Directions for this task = Copy out each line of the material in which the word "cargo" appears.

Source information =
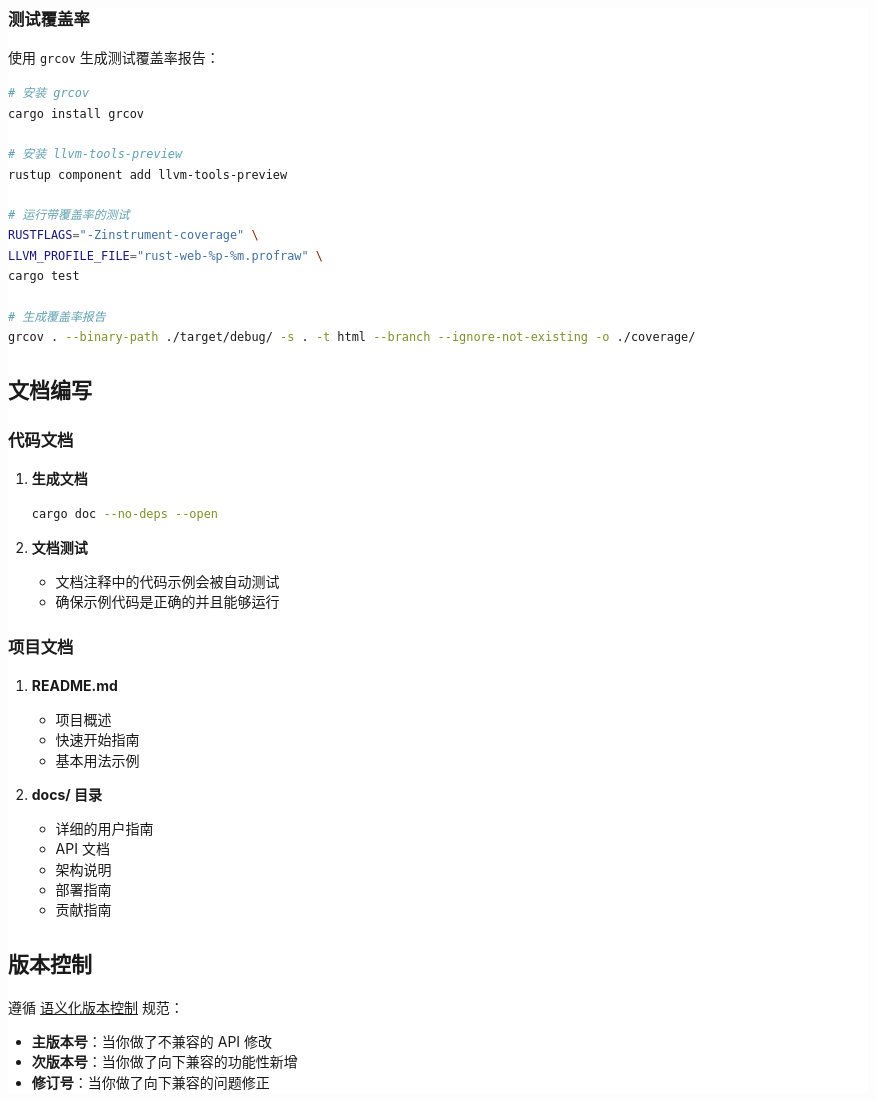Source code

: ### 测试覆盖率

使用 `grcov` 生成测试覆盖率报告：

```bash
# 安装 grcov
cargo install grcov

# 安装 llvm-tools-preview
rustup component add llvm-tools-preview

# 运行带覆盖率的测试
RUSTFLAGS="-Zinstrument-coverage" \
LLVM_PROFILE_FILE="rust-web-%p-%m.profraw" \
cargo test

# 生成覆盖率报告
grcov . --binary-path ./target/debug/ -s . -t html --branch --ignore-not-existing -o ./coverage/
```

## 文档编写

### 代码文档

1. **生成文档**
   ```bash
   cargo doc --no-deps --open
   ```

2. **文档测试**
   - 文档注释中的代码示例会被自动测试
   - 确保示例代码是正确的并且能够运行

### 项目文档

1. **README.md**
   - 项目概述
   - 快速开始指南
   - 基本用法示例

2. **docs/ 目录**
   - 详细的用户指南
   - API 文档
   - 架构说明
   - 部署指南
   - 贡献指南

## 版本控制

遵循 [语义化版本控制](https://semver.org/) 规范：

- **主版本号**：当你做了不兼容的 API 修改
- **次版本号**：当你做了向下兼容的功能性新增
- **修订号**：当你做了向下兼容的问题修正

Task solution =
cargo install grcov
cargo test
   cargo doc --no-deps --open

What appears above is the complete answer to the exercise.